Никса кивнул. Он тоже часто думал о том, что может пошатнуться. Но его – цесаревича по праву первородства – никто не спрашивал о страхах и сомнениях. Считалось, что их у него нет и быть не может, а вздумай он кому-то об этом поведать, его никто не понял бы. Папá, мамá, Сашка – никто не понял бы! Он не имел права на сомнения, как на страдание от боли!
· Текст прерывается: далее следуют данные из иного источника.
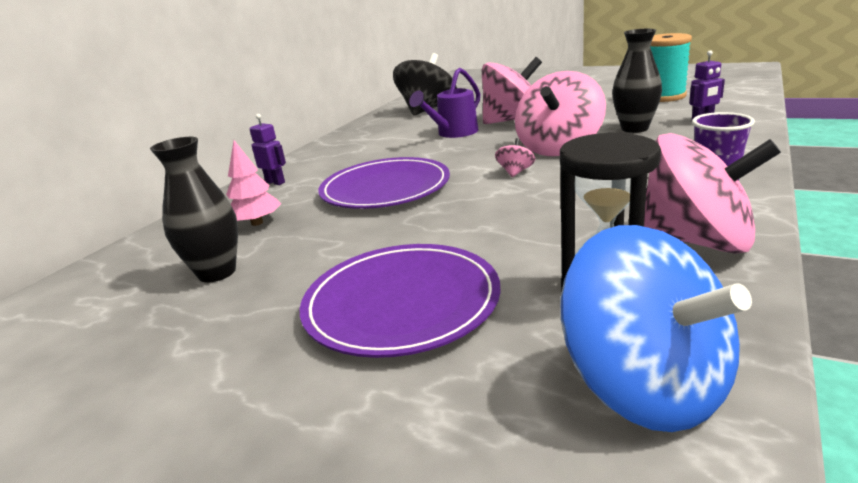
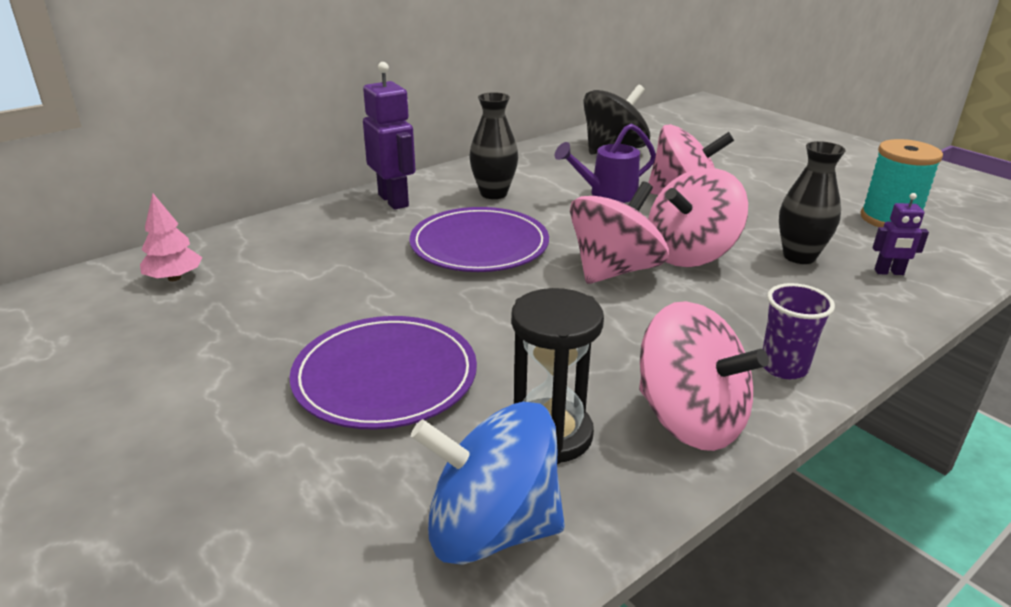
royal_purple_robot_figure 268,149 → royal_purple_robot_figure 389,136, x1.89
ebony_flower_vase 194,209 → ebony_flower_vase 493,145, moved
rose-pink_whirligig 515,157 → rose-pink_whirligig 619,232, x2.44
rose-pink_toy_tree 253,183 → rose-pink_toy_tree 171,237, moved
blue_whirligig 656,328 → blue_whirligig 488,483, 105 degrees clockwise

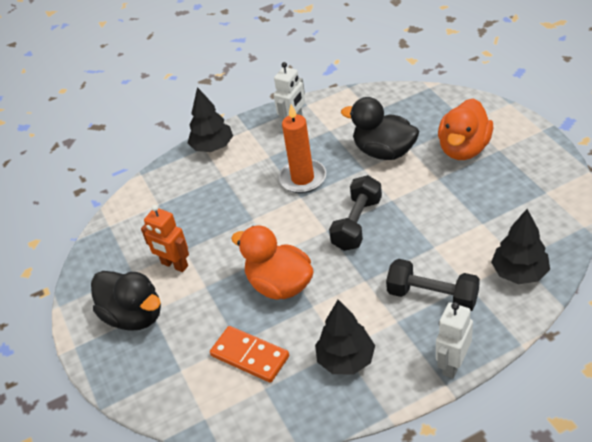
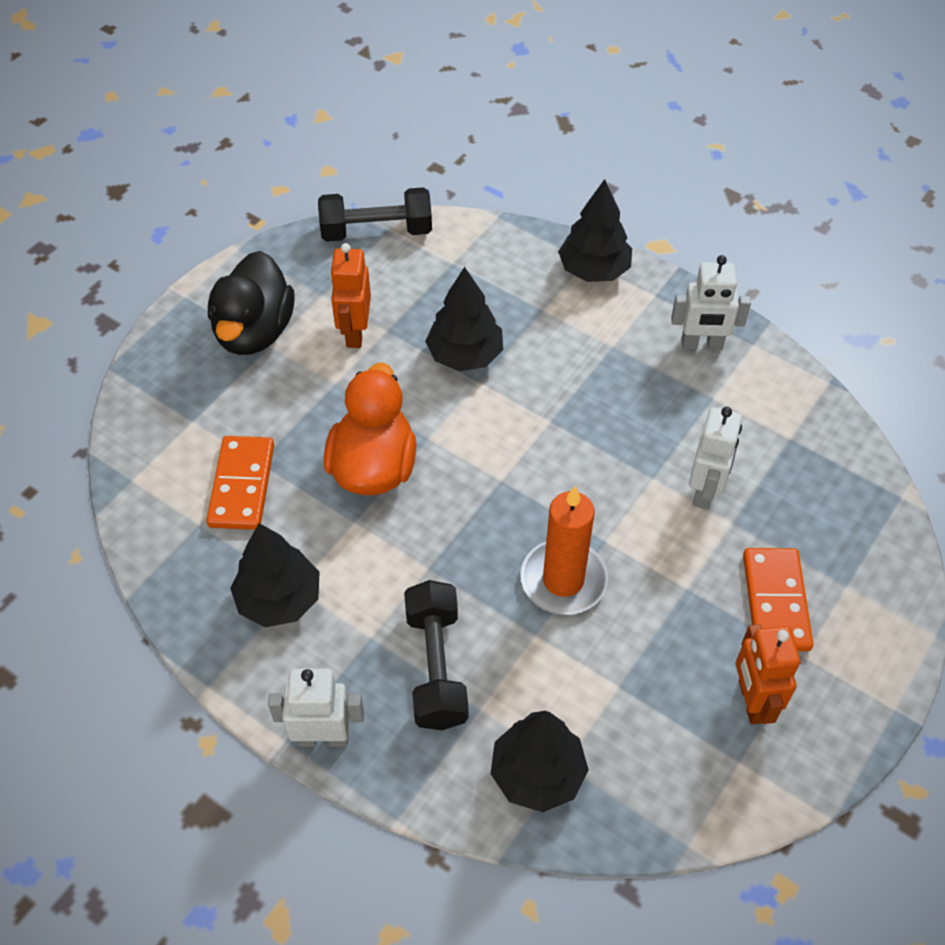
ebony_rubber_duck 380,128 → white_robot_figure 715,458
orange-coloured_rubber_duck 465,129 → orange-coloured_domino_piece 778,599
orange-coloured_candle 302,148 → orange-coloured_candle 564,550, moved
ebony_free_weight 355,213 → ebony_free_weight 375,214, moved
- → ebony_toy_tree 464,319
- → orange-coloured_robot_figure 768,674

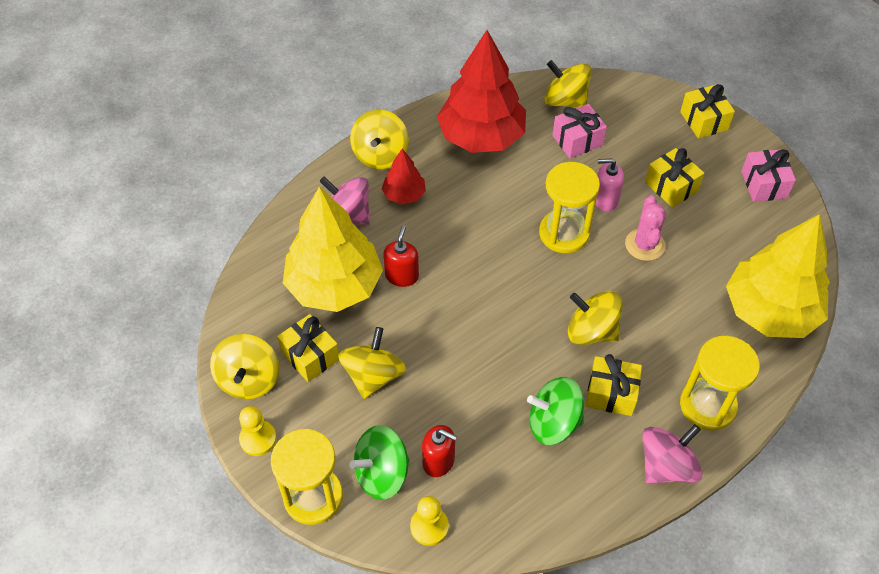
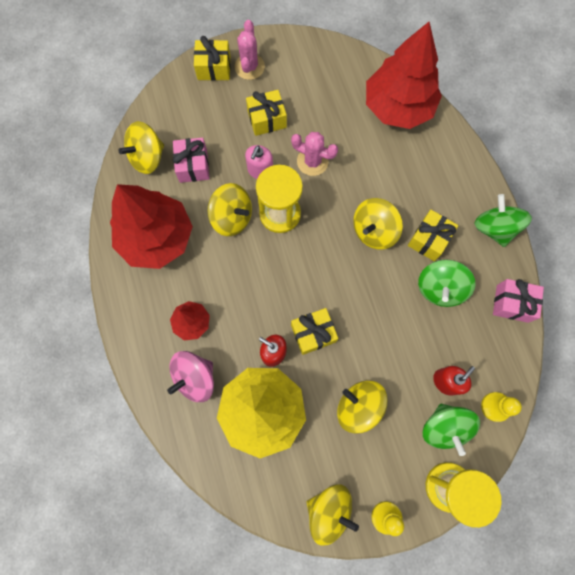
bright_yellow_whirligig 379,139 → bright_yellow_whirligig 230,209, moved
rose-pink_present 768,175 → rose-pink_present 518,301, moved
bright_yellow_toy_tree 778,276 → crimson_toy_tree 404,75
bright_yellow_present 308,348 → bright_yellow_present 314,331, moved
bright_yellow_sand_timer 720,383 → -
rose-pink_whirligig 672,454 → green_whirligig 503,220
- → rose-pink_saguaro_cactus 250,50

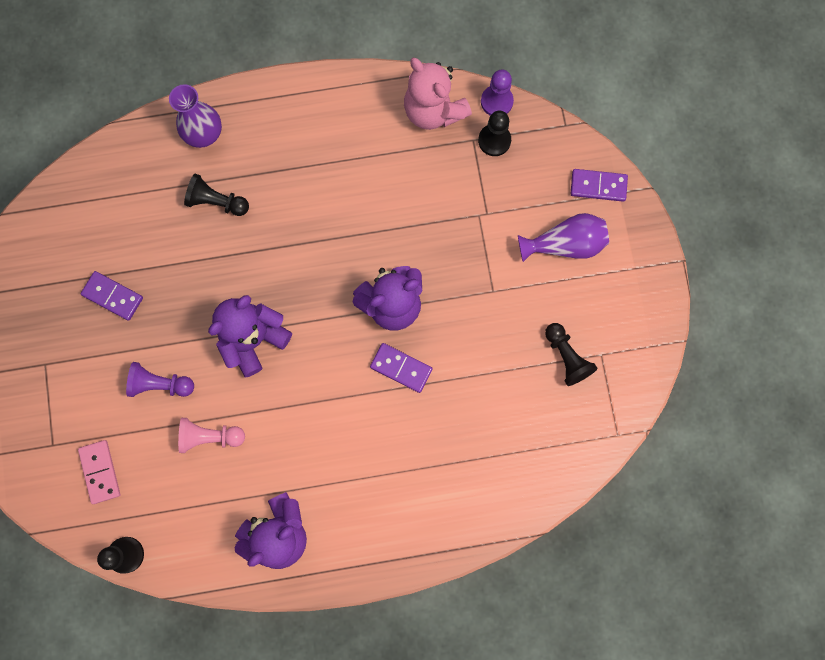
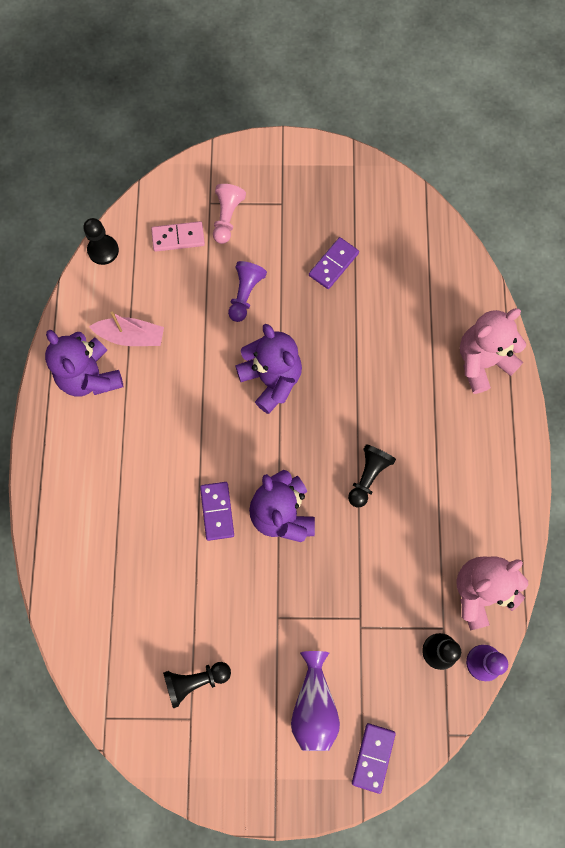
royal_purple_flower_vase 195,116 → rose-pink_teddy_bear 493,351
ebony_chess_pawn 216,195 → ebony_chess_pawn 372,476, moved
royal_purple_domino_piece 401,368 → royal_purple_domino_piece 217,511, 45 degrees counterclockwise
rose-pink_chess_pawn 211,435 → rose-pink_chess_pawn 229,214, moved
- → rose-pink_toy_boat 126,329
Он не имел права ни на что!

Только украдкой… только тайно…

Воспоминание об одной такой тайне словно пронзило его сердце, он вздрогнул, резко встал – и в ту же минуту побледнел, тихо застонал, схватился за край стола…

– Что, Никса? – Саша вскочил. – Что?

Тот молчал – дыхание перехватило от боли.

Это началось несколько лет назад, Никса был еще совсем мальчишкой. Все знали, что цесаревич умен, добр, но не слишком крепок телесно. Ему назначили уроки танцев, гимнастику и верховую езду. И он, и Саша очень любили скачки и часто устраивали их между собой на Царскосельском ипподроме.

И вот привезли нового чистокровного английского жеребца. Вид у него был свирепый, и граф Строганов сразу воспротивился:

– Ваше императорское высочество, вы не должны садиться на этого зверя! Прошу вас, государь, поддержите меня!